(Excerpt to read Opens)
Updated on: 26 January,2014 01:50 PM IST  | 
Kareena N Gianani |

Indian men, with all their shades of masculinity and machismo, are now under more scrutiny than ever before. A new TV show looks at Indian masculinity in flux and crisis while four documentaries released last week reveal the aggression, social and sexual anxieties in men to be considered ‘man enough’. Where does the Indian male stand in liberalised India, and what purpose does this attention on him serve?

What men want

A few years ago, when author Aatish Taseer was travelling in Sindh, Pakistan, to conduct research for his book, Stranger To History, he met a mujahir (immigrant) from Jodhpur who commented on the tone of his voice. “You Indian men speak so sweetly. And also wear floral-print shirts,’ he said.


Taseer waved it off then, but now, as he speaks over the telephone from his New Delhi residence, the author vividly remembers the man’s smirk. Soft-spoken men, it would seem, were not ‘man enough’ to the burly, aggressive mujahir, a notion he says is only too common all across the subcontinent.



Author Aatish Taseer’s new show explores aspects and conflicts of Indian masculinity


Unequal gender equations and patriarchal notions are far from changing in most of the country. However, in some, mostly urban sections of society, the Indian male is under more scrutiny than ever. Greater discussion of sexual violence against urban women, misogynistic politicians suffering from the foot-in-the-mouth syndrome, women reporting sexual violence against godmen and magazine editors alike — are we waking up to the fact that we finally need to discuss Indian masculinity in all its forms, ugly, anxious and earnest?

Taseer thinks so. He is currently hosting the TV show, Gentleman’s Code, a six-part series, which discusses the psyche of the Indian male. “A lot of ugliness has emerged about male attitudes and I wanted to be able to discuss some of that.”


A still from Rahul Roy’s documentary on masculinity, Zinda Bhaag

At the outset, Taseer admits that the show does not really cut across class and, given that it caters to a prime-time television audience, also ends up focussing on luxury, style and aspirations.

What he does hope to do with the show, however, is debate the role and concerns of the Indian male in middle and upper-middle class. Power hierarchies at work, in social settings and even marriages are no longer rigid. “This ushers in a new reality for men — something they are excited about but also confused and scared of, because they don’t necessarily have the vocabulary to cope with what is happening to them. That territory for me is most interesting,” he says.
(Excerpt to read Closes)
Work instruction:
In the article on Indian masculinity, how many parts does the TV series hosted by Aatish Taseer have?
(Provided data Opens)
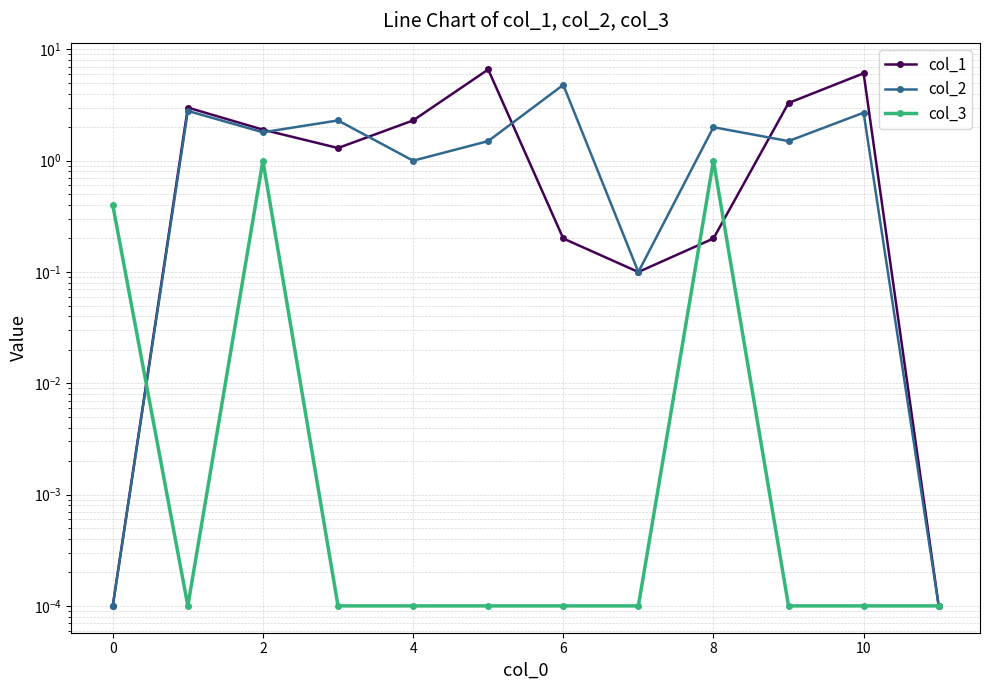

Reading left to right, extract all data points from this chart.

col_1: 0.0	3.0	1.9	1.3	2.3	6.6	0.2	0.1	0.2	3.3	6.1	0.0
col_2: 0.0	2.8	1.8	2.3	1.0	1.5	4.8	0.1	2.0	1.5	2.7	0.0
col_3: 0.4	0.0	1.0	0.0	0.0	0.0	0.0	0.0	1.0	0.0	0.0	0.0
(Provided data Closes)
Reply:
Six; Gentleman's Code is a six-part series.